De l’enfumage, du gélatineux, du visqueux pendant plus de deux heures.
Le réalisateur veut nous parler du passé (d'un comédien), des regrets/remords. Ce passé n’aura d’intérêt que s’il est mesuré au présent.
‘Du-coup’ (langage de Ducon), pour donner du relief aux séquences-souvenirs de son personnage principal, le metteur en scène intercale du présent, bourre son film de présent : de longs moments inutiles, soulants, abscons — et même inutilement grossiers.
George Clown-i, mauvais acteur devant l’éternel — c’est déjà ça de pris (?) —, est convoqué ici pour nous donner une petite leçon sur le blues des collègues. George, parfaitement incapable d’incarner son propre personnage, affiche en permanence un sourire atroce… faux et niais au possible… qui rend le film quasi irregardable (pour peu que l’on ait compris de quoi ce dernier en retourne).
Sa "tendre" observation de ces cons de Français dans le wagon est à vomir.
Tout n’est qu’artifice, poudre dégueulasse dans les mirettes, plans lourdingues, photographie pseudo-léchée et bavardages à-la-con.
Rien ne va.
La scène du vol de sac à main dans le train : c’est moi… ou bien ?.......
Tenez, le meilleur, dans cette production catastrophique, ce pourrait bien être Adam Sandler.
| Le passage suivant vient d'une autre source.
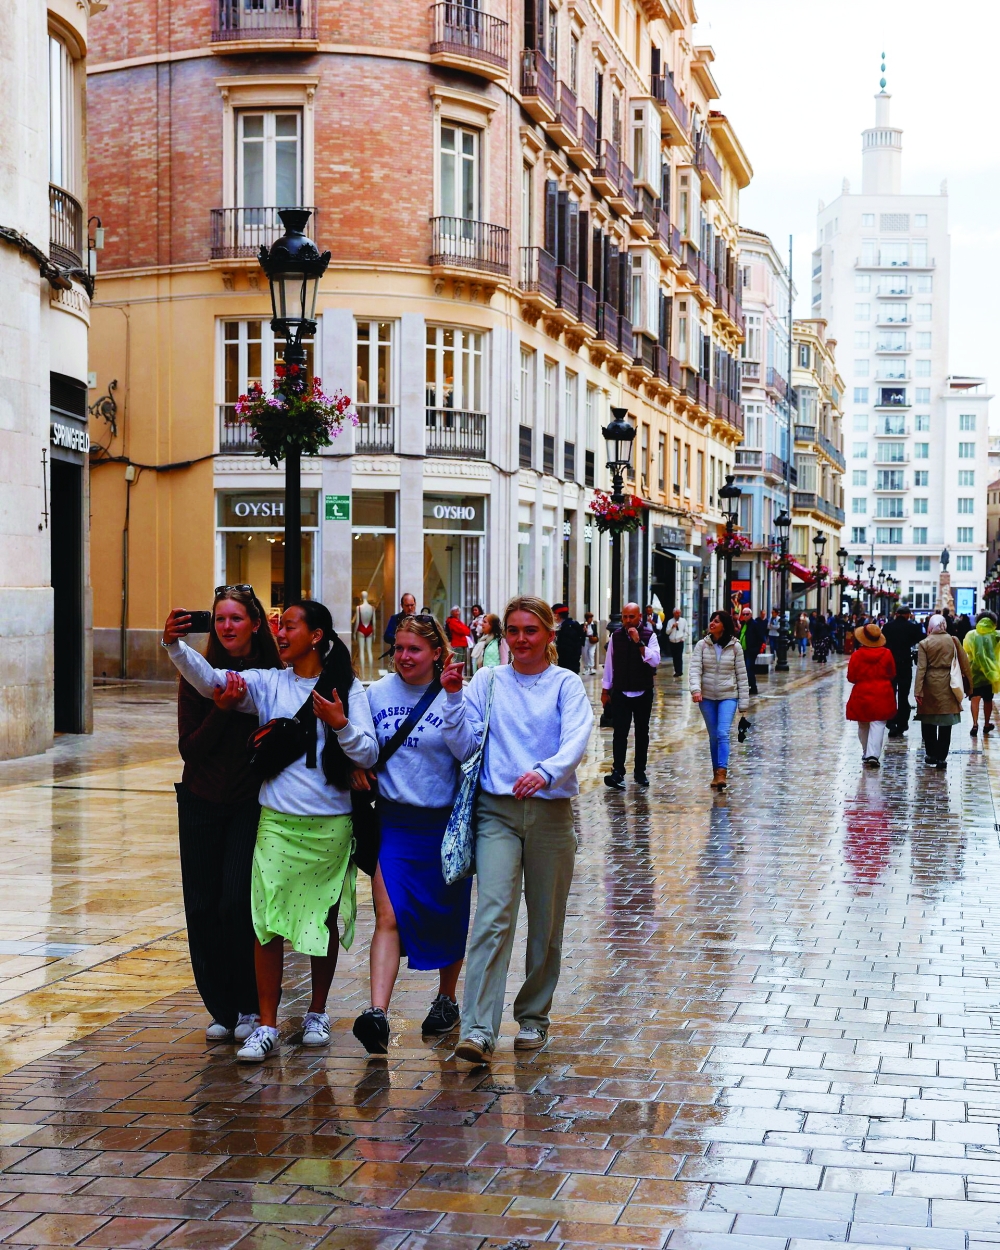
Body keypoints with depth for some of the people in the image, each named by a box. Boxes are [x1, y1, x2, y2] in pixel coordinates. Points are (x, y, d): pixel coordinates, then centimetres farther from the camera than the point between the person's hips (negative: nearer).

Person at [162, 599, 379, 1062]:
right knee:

C’est dire…
Question au scientifiques : le wokisme (enfin) expirant nous fait croire qu’un gars plutôt pas moche (G. Clooney) est le géniteur d’un demi-monstre : c’est possible ?
Cerise sur le râteau : vous vous rendez compte pour finir que la personne qui a pondu cette indigente et trompeuse saloperie est Noah Baumbach… ... .... alors... vous pleurez.